(Items from a dataset)

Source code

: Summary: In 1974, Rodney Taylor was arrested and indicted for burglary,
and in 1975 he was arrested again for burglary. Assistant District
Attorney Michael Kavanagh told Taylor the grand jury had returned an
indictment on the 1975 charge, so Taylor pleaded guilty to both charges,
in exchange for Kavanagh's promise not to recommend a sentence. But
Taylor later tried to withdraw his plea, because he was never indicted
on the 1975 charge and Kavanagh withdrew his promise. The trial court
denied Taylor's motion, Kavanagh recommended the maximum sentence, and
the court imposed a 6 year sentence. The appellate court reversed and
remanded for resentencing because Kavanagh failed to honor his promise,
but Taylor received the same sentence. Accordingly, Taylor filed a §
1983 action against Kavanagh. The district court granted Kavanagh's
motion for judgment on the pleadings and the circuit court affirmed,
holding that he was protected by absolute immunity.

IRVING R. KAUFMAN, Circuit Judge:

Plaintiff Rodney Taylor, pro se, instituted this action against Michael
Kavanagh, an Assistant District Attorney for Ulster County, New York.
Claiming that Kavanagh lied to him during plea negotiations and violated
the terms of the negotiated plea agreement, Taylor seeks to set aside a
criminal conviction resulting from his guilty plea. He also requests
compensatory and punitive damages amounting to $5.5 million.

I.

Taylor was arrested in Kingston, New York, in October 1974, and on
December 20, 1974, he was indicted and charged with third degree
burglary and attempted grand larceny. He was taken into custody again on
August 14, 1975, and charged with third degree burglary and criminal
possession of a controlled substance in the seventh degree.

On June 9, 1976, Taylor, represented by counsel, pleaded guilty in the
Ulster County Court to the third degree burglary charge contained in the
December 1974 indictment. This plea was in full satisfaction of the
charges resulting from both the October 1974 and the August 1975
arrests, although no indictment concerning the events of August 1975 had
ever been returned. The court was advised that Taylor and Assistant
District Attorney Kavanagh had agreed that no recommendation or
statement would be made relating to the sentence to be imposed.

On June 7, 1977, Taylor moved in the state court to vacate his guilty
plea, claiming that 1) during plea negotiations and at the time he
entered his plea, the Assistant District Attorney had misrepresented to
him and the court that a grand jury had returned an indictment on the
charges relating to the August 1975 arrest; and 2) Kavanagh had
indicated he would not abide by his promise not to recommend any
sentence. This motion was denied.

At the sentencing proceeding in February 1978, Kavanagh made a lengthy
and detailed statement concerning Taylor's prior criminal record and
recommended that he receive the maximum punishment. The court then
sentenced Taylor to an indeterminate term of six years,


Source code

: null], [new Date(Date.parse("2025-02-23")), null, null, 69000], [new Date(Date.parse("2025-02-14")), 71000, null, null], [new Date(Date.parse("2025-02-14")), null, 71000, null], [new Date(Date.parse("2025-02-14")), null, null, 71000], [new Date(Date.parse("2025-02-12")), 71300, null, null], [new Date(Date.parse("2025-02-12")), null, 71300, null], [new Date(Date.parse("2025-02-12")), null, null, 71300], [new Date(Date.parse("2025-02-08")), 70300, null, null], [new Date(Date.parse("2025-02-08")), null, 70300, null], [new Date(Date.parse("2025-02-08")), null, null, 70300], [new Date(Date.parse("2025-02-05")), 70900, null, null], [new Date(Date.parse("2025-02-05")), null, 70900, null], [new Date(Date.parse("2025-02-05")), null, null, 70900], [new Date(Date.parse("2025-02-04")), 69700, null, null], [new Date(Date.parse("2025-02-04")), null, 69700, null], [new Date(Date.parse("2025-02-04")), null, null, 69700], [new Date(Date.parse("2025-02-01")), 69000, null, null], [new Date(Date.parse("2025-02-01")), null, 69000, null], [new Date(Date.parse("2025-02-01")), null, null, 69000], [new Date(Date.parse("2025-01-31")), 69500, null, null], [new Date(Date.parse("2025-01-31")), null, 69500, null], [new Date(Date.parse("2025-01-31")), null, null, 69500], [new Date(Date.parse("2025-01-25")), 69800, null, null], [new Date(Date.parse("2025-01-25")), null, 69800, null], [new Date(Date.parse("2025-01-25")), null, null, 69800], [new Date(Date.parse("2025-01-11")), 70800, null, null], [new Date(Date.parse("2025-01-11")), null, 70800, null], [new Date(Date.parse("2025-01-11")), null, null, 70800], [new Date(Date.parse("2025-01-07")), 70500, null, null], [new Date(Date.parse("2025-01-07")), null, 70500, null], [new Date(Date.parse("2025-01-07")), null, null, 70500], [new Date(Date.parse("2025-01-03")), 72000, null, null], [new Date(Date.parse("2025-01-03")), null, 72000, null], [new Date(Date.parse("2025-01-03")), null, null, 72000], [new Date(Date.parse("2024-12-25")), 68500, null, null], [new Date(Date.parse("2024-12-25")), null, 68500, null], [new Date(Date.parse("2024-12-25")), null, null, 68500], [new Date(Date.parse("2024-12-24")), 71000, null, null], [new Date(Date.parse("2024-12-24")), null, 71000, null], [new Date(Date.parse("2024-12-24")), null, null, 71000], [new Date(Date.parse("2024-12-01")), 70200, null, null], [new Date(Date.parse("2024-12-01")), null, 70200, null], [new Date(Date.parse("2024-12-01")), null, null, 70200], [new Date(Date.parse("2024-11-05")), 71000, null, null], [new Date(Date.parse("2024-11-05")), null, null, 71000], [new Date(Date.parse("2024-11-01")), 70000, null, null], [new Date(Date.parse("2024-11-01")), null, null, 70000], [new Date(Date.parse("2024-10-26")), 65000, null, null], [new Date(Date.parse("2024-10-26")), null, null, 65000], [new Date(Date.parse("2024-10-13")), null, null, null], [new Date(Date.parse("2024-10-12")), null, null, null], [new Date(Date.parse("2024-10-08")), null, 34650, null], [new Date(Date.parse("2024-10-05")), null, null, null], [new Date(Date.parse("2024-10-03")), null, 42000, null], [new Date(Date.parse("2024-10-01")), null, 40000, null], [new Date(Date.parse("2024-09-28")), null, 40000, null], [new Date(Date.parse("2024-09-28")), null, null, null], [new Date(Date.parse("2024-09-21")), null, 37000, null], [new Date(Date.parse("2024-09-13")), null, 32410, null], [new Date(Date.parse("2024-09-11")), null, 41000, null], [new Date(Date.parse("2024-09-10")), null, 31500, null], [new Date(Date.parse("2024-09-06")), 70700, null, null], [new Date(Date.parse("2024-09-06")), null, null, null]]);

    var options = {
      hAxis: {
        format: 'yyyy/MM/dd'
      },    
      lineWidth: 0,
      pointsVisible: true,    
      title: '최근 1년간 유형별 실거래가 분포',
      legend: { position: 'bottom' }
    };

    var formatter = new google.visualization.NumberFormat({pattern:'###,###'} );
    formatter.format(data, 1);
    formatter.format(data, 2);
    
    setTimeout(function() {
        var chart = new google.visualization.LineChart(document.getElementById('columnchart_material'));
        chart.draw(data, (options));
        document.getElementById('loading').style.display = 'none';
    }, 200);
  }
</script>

*What is expected*
Reproduce all of the lines above verbatim, leaving nothing out and changing nothing.

*Solution for this problem*
Source code

: Summary: In 1974, Rodney Taylor was arrested and indicted for burglary,
and in 1975 he was arrested again for burglary. Assistant District
Attorney Michael Kavanagh told Taylor the grand jury had returned an
indictment on the 1975 charge, so Taylor pleaded guilty to both charges,
in exchange for Kavanagh's promise not to recommend a sentence. But
Taylor later tried to withdraw his plea, because he was never indicted
on the 1975 charge and Kavanagh withdrew his promise. The trial court
denied Taylor's motion, Kavanagh recommended the maximum sentence, and
the court imposed a 6 year sentence. The appellate court reversed and
remanded for resentencing because Kavanagh failed to honor his promise,
but Taylor received the same sentence. Accordingly, Taylor filed a §
1983 action against Kavanagh. The district court granted Kavanagh's
motion for judgment on the pleadings and the circuit court affirmed,
holding that he was protected by absolute immunity.

IRVING R. KAUFMAN, Circuit Judge:

Plaintiff Rodney Taylor, pro se, instituted this action against Michael
Kavanagh, an Assistant District Attorney for Ulster County, New York.
Claiming that Kavanagh lied to him during plea negotiations and violated
the terms of the negotiated plea agreement, Taylor seeks to set aside a
criminal conviction resulting from his guilty plea. He also requests
compensatory and punitive damages amounting to $5.5 million.

I.

Taylor was arrested in Kingston, New York, in October 1974, and on
December 20, 1974, he was indicted and charged with third degree
burglary and attempted grand larceny. He was taken into custody again on
August 14, 1975, and charged with third degree burglary and criminal
possession of a controlled substance in the seventh degree.

On June 9, 1976, Taylor, represented by counsel, pleaded guilty in the
Ulster County Court to the third degree burglary charge contained in the
December 1974 indictment. This plea was in full satisfaction of the
charges resulting from both the October 1974 and the August 1975
arrests, although no indictment concerning the events of August 1975 had
ever been returned. The court was advised that Taylor and Assistant
District Attorney Kavanagh had agreed that no recommendation or
statement would be made relating to the sentence to be imposed.

On June 7, 1977, Taylor moved in the state court to vacate his guilty
plea, claiming that 1) during plea negotiations and at the time he
entered his plea, the Assistant District Attorney had misrepresented to
him and the court that a grand jury had returned an indictment on the
charges relating to the August 1975 arrest; and 2) Kavanagh had
indicated he would not abide by his promise not to recommend any
sentence. This motion was denied.

At the sentencing proceeding in February 1978, Kavanagh made a lengthy
and detailed statement concerning Taylor's prior criminal record and
recommended that he receive the maximum punishment. The court then
sentenced Taylor to an indeterminate term of six years,


Source code

: null], [new Date(Date.parse("2025-02-23")), null, null, 69000], [new Date(Date.parse("2025-02-14")), 71000, null, null], [new Date(Date.parse("2025-02-14")), null, 71000, null], [new Date(Date.parse("2025-02-14")), null, null, 71000], [new Date(Date.parse("2025-02-12")), 71300, null, null], [new Date(Date.parse("2025-02-12")), null, 71300, null], [new Date(Date.parse("2025-02-12")), null, null, 71300], [new Date(Date.parse("2025-02-08")), 70300, null, null], [new Date(Date.parse("2025-02-08")), null, 70300, null], [new Date(Date.parse("2025-02-08")), null, null, 70300], [new Date(Date.parse("2025-02-05")), 70900, null, null], [new Date(Date.parse("2025-02-05")), null, 70900, null], [new Date(Date.parse("2025-02-05")), null, null, 70900], [new Date(Date.parse("2025-02-04")), 69700, null, null], [new Date(Date.parse("2025-02-04")), null, 69700, null], [new Date(Date.parse("2025-02-04")), null, null, 69700], [new Date(Date.parse("2025-02-01")), 69000, null, null], [new Date(Date.parse("2025-02-01")), null, 69000, null], [new Date(Date.parse("2025-02-01")), null, null, 69000], [new Date(Date.parse("2025-01-31")), 69500, null, null], [new Date(Date.parse("2025-01-31")), null, 69500, null], [new Date(Date.parse("2025-01-31")), null, null, 69500], [new Date(Date.parse("2025-01-25")), 69800, null, null], [new Date(Date.parse("2025-01-25")), null, 69800, null], [new Date(Date.parse("2025-01-25")), null, null, 69800], [new Date(Date.parse("2025-01-11")), 70800, null, null], [new Date(Date.parse("2025-01-11")), null, 70800, null], [new Date(Date.parse("2025-01-11")), null, null, 70800], [new Date(Date.parse("2025-01-07")), 70500, null, null], [new Date(Date.parse("2025-01-07")), null, 70500, null], [new Date(Date.parse("2025-01-07")), null, null, 70500], [new Date(Date.parse("2025-01-03")), 72000, null, null], [new Date(Date.parse("2025-01-03")), null, 72000, null], [new Date(Date.parse("2025-01-03")), null, null, 72000], [new Date(Date.parse("2024-12-25")), 68500, null, null], [new Date(Date.parse("2024-12-25")), null, 68500, null], [new Date(Date.parse("2024-12-25")), null, null, 68500], [new Date(Date.parse("2024-12-24")), 71000, null, null], [new Date(Date.parse("2024-12-24")), null, 71000, null], [new Date(Date.parse("2024-12-24")), null, null, 71000], [new Date(Date.parse("2024-12-01")), 70200, null, null], [new Date(Date.parse("2024-12-01")), null, 70200, null], [new Date(Date.parse("2024-12-01")), null, null, 70200], [new Date(Date.parse("2024-11-05")), 71000, null, null], [new Date(Date.parse("2024-11-05")), null, null, 71000], [new Date(Date.parse("2024-11-01")), 70000, null, null], [new Date(Date.parse("2024-11-01")), null, null, 70000], [new Date(Date.parse("2024-10-26")), 65000, null, null], [new Date(Date.parse("2024-10-26")), null, null, 65000], [new Date(Date.parse("2024-10-13")), null, null, null], [new Date(Date.parse("2024-10-12")), null, null, null], [new Date(Date.parse("2024-10-08")), null, 34650, null], [new Date(Date.parse("2024-10-05")), null, null, null], [new Date(Date.parse("2024-10-03")), null, 42000, null], [new Date(Date.parse("2024-10-01")), null, 40000, null], [new Date(Date.parse("2024-09-28")), null, 40000, null], [new Date(Date.parse("2024-09-28")), null, null, null], [new Date(Date.parse("2024-09-21")), null, 37000, null], [new Date(Date.parse("2024-09-13")), null, 32410, null], [new Date(Date.parse("2024-09-11")), null, 41000, null], [new Date(Date.parse("2024-09-10")), null, 31500, null], [new Date(Date.parse("2024-09-06")), 70700, null, null], [new Date(Date.parse("2024-09-06")), null, null, null]]);

    var options = {
      hAxis: {
        format: 'yyyy/MM/dd'
      },    
      lineWidth: 0,
      pointsVisible: true,    
      title: '최근 1년간 유형별 실거래가 분포',
      legend: { position: 'bottom' }
    };

    var formatter = new google.visualization.NumberFormat({pattern:'###,###'} );
    formatter.format(data, 1);
    formatter.format(data, 2);
    
    setTimeout(function() {
        var chart = new google.visualization.LineChart(document.getElementById('columnchart_material'));
        chart.draw(data, (options));
        document.getElementById('loading').style.display = 'none';
    }, 200);
  }
</script>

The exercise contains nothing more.